Fragmento del documento ::
++++

Doy fe de que un empresario próspero niega la posibilidad de trabajo a una persona honrada y esforzada en sus labores solo porque en un particular asunto había reconocido un injusto daño que ayudó a un supuesto enemigo. Algo así como “Si en algo beneficias a mis competidores, te desecho de mi imperio”. Ocurrió hace pocas semanas y me dejó un olor a ceniza, a eso que un día fue llama, luz y admiración, a esa sensación de oler sin aroma tan contradictoria como la sabiduría y el poder. Al final pensé: es un hombre que solo tenía dinero.

++++

Listado ::

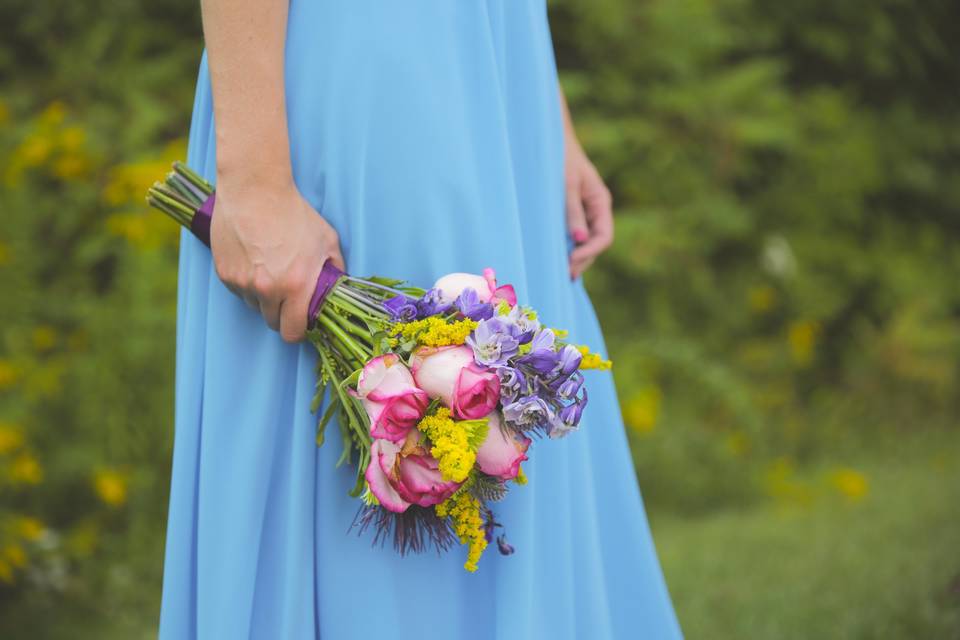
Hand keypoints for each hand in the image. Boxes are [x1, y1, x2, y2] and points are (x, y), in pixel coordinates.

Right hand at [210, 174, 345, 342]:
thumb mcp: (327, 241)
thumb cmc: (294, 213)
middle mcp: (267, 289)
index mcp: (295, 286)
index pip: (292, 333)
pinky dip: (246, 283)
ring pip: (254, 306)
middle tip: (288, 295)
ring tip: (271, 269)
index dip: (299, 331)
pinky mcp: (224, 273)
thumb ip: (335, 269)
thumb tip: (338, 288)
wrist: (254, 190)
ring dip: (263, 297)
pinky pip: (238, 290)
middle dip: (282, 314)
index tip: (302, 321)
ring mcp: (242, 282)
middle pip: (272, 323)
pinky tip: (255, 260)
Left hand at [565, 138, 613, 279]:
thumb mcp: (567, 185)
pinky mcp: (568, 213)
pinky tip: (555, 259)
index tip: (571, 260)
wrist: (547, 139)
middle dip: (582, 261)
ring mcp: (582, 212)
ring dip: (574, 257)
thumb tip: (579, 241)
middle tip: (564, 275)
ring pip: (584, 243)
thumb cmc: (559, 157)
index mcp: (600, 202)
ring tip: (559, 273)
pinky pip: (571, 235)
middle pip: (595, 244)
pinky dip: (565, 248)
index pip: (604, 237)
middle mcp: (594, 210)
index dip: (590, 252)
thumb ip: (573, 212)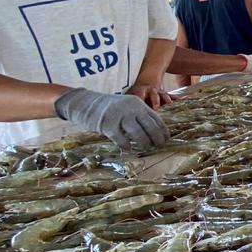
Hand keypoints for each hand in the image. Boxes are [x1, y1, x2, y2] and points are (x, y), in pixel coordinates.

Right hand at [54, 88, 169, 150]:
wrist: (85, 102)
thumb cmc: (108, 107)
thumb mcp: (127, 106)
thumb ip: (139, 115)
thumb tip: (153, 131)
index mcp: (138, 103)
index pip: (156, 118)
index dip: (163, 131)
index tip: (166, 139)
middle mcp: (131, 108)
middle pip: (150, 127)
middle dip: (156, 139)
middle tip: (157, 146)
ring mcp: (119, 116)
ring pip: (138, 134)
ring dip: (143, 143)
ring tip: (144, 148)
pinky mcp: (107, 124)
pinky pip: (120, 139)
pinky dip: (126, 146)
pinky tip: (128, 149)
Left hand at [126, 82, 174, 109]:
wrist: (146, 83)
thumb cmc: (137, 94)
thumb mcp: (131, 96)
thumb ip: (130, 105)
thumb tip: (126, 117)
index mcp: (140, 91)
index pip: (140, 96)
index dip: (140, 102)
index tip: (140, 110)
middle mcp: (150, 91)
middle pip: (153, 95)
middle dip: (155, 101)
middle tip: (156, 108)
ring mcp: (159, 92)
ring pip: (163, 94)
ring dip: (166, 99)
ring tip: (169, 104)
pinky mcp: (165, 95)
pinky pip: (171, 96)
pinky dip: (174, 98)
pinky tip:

++++

Tareas pendientes ::
1 – Imprime el tramo del fragmento que va desde "Doy fe de que" hasta "solo tenía dinero.".
2 – Según el fragmento, ¿qué le niega el empresario próspero a la persona honrada y esforzada?
El listado no tiene relación alguna con el fragmento.

Soluciones ::
1 –
Doy fe de que un empresario próspero niega la posibilidad de trabajo a una persona honrada y esforzada en sus labores solo porque en un particular asunto había reconocido un injusto daño que ayudó a un supuesto enemigo. Algo así como “Si en algo beneficias a mis competidores, te desecho de mi imperio”. Ocurrió hace pocas semanas y me dejó un olor a ceniza, a eso que un día fue llama, luz y admiración, a esa sensación de oler sin aroma tan contradictoria como la sabiduría y el poder. Al final pensé: es un hombre que solo tenía dinero.

2 – La posibilidad de trabajo.